*** Opening Entries supplied ***

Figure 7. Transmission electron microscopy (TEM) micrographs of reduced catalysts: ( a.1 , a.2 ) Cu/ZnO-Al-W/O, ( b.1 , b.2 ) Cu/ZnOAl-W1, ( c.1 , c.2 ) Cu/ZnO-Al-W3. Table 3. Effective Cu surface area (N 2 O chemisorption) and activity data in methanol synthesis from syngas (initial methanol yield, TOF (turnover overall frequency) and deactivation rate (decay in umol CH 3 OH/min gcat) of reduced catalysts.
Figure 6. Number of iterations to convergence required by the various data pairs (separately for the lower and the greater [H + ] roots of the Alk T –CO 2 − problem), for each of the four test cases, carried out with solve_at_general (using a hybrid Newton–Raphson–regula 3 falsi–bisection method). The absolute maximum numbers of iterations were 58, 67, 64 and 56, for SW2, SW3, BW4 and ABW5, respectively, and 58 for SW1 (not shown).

*** Closing Entries supplied ***
*** Opening Entries supplied ***

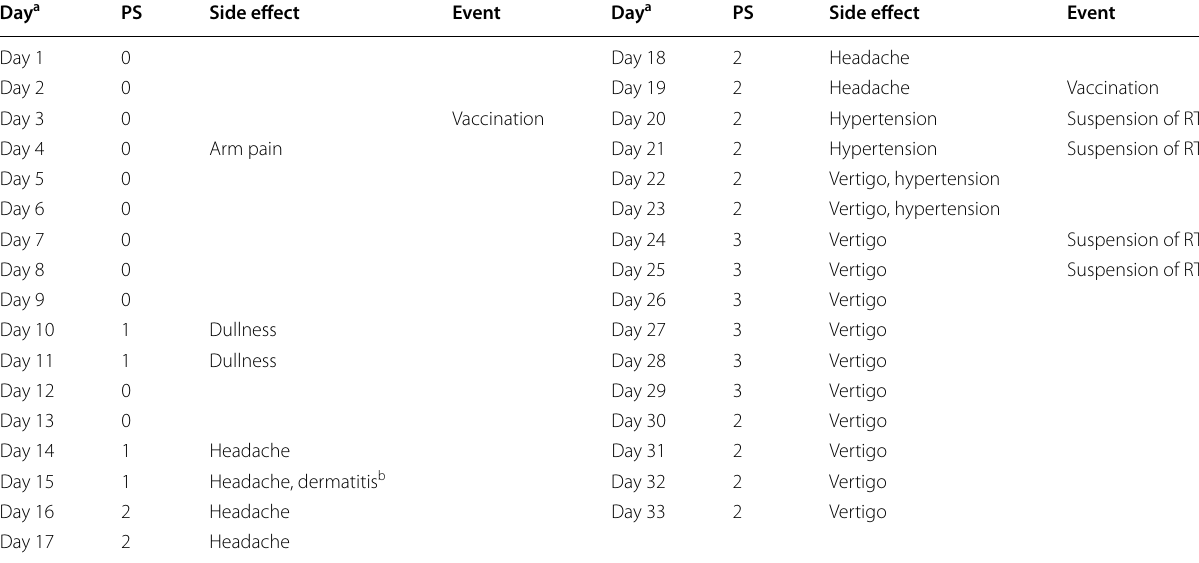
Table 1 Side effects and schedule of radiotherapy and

*** Closing Entries supplied ***

> _Problem statement_
Where a line of the data contains "Table", copy that line.

> _Exercise result_
Figure 7. Transmission electron microscopy (TEM) micrographs of reduced catalysts: ( a.1 , a.2 ) Cu/ZnO-Al-W/O, ( b.1 , b.2 ) Cu/ZnOAl-W1, ( c.1 , c.2 ) Cu/ZnO-Al-W3. Table 3. Effective Cu surface area (N 2 O chemisorption) and activity data in methanol synthesis from syngas (initial methanol yield, TOF (turnover overall frequency) and deactivation rate (decay in umol CH 3 OH/min gcat) of reduced catalysts.
Table 1 Side effects and schedule of radiotherapy and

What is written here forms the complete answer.